Open balegas opened 1 month ago
@icehaunter can you leave here the same picture as above with the new default pool size configuration? Let's measure the improvement to decide on further action
This is (incomplete) run after #1503
It still falls over relatively soon, is it now falling over because of the snapshot timeout?
No, actually, it seems like it's another pool-related config option. The actual error is
Postgrex.Protocol (#PID<0.2568.0>) disconnected: ** (DBConnection.ConnectionError) client #PID<0.2664.0> timed out because it queued and checked out the connection for longer than 15000ms
I'm looking into how to tweak this
@icehaunter That's not pool-related, it's a query running for longer than the default query timeout.

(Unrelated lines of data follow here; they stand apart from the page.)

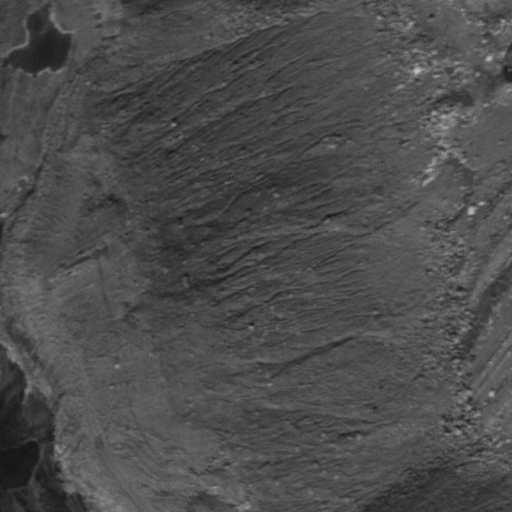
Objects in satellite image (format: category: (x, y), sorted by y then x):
quarry: (255, 255)
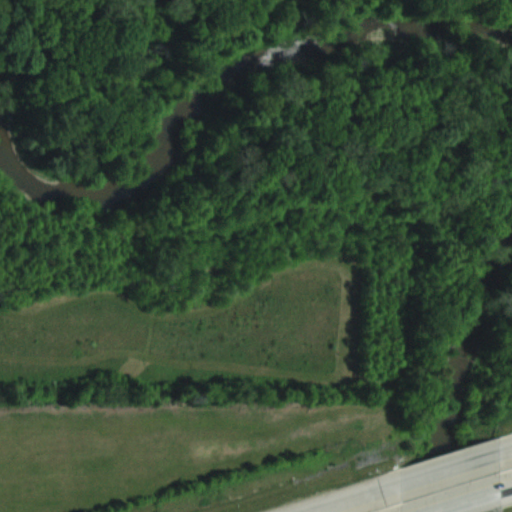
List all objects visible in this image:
river: (431, 25)
road: (506, 453)
road: (452, 470)
road: (506, 488)
road: (360, 498)
road: (464, 501)
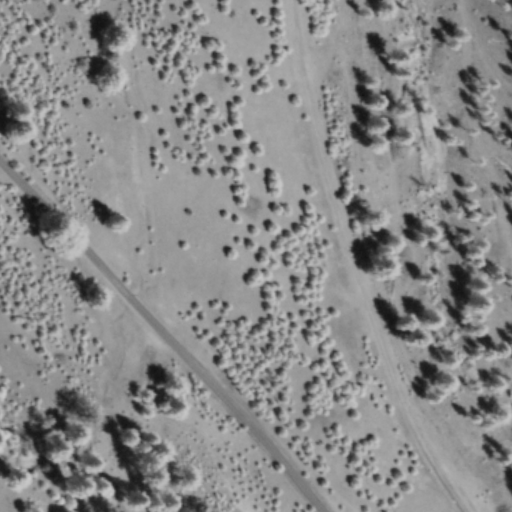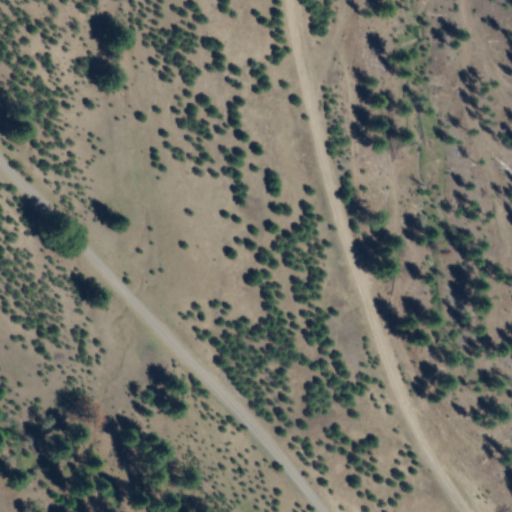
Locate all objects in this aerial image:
road: (414, 235)
road: (160, 335)
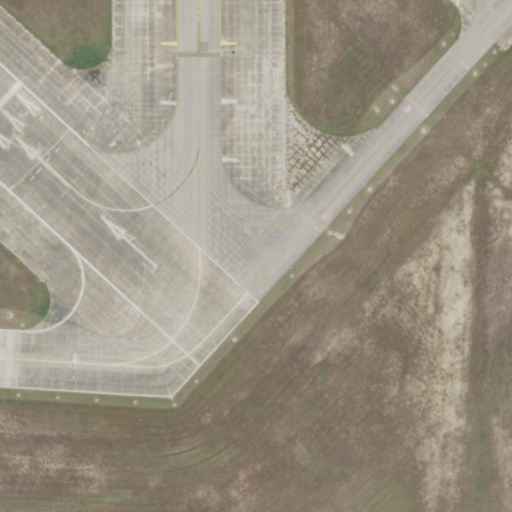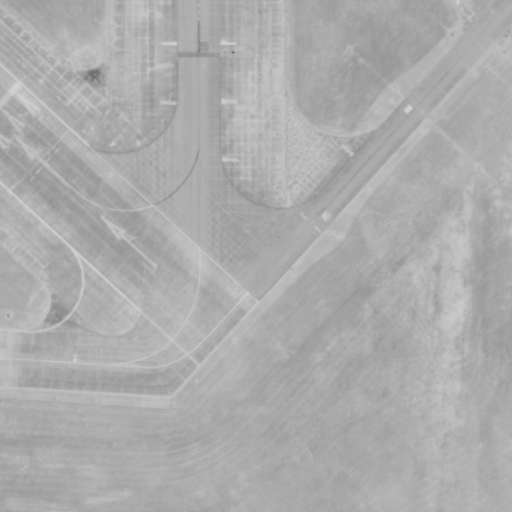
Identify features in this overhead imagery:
airport taxiway: (509, 0)
airport taxiway: (198, 203)
airport taxiway: (146, 207)
airport taxiway: (242, 217)
airport taxiway: (122, 236)
airport taxiway: (286, 248)
airport: (255, 256)
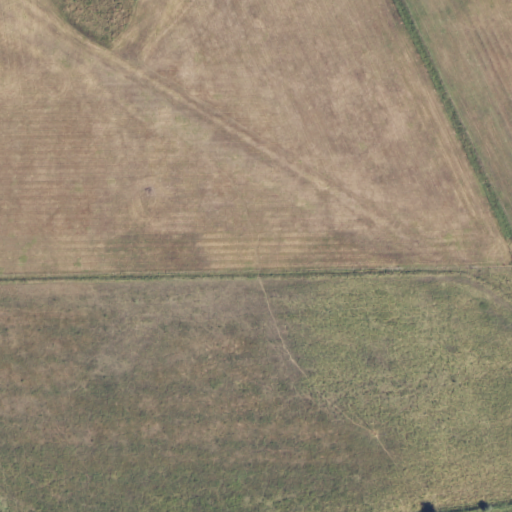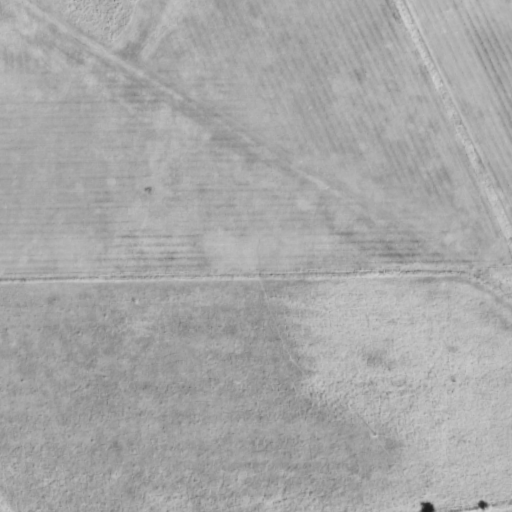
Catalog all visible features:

@icehaunter I encountered something similar. I think the following code fixed it:
def repeatable_read_transaction(fun) do
transaction(
fn ->
query!("SET TRANSACTION ISOLATION LEVEL REPEATABLE READ READ ONLY", [])
query!("SET LOCAL statement_timeout = 0")
fun.()
end,
timeout: :infinity,
ownership_timeout: :infinity
)
end
so adding ownership_timeout: :infinity
to the transaction opts and then, just in case, SET LOCAL statement_timeout = 0
within the transaction.
TBH I found the ref to ownership_timeout
in some random support thread but failed to trace its use anywhere in the ecto, postgrex or db_connection sources, so it may be that I hit a heisenbug and then attributed the solution to the above change. Worth a try though. The 15_000 ms timeout is pool related I think, as pg defaults to an infinite statement timeout A value of zero (the default) disables the timeout.
@magnetised
ownership_timeout
is specific to the DBConnection.Ownership
pool which one can use in place of the default DBConnection.ConnectionPool
.
timeout
is an option you pass to Postgrex.query()
. It is set to 15000
by default. The reason the error message in the log originates in DBConnection
is because Postgrex
forwards the timeout
option to DBConnection
which then starts a timer that determines how long a given query can be holding a connection for.
This picture shows the max number of concurrent initial syncs per shape size. The takeaway is that when shape is large enough, we can't handle the next request because there are no more connections available in the Pg connection pool, because they are all busy.
We're going to tune the initial pool size to be better fit with the number of requests the server can handle.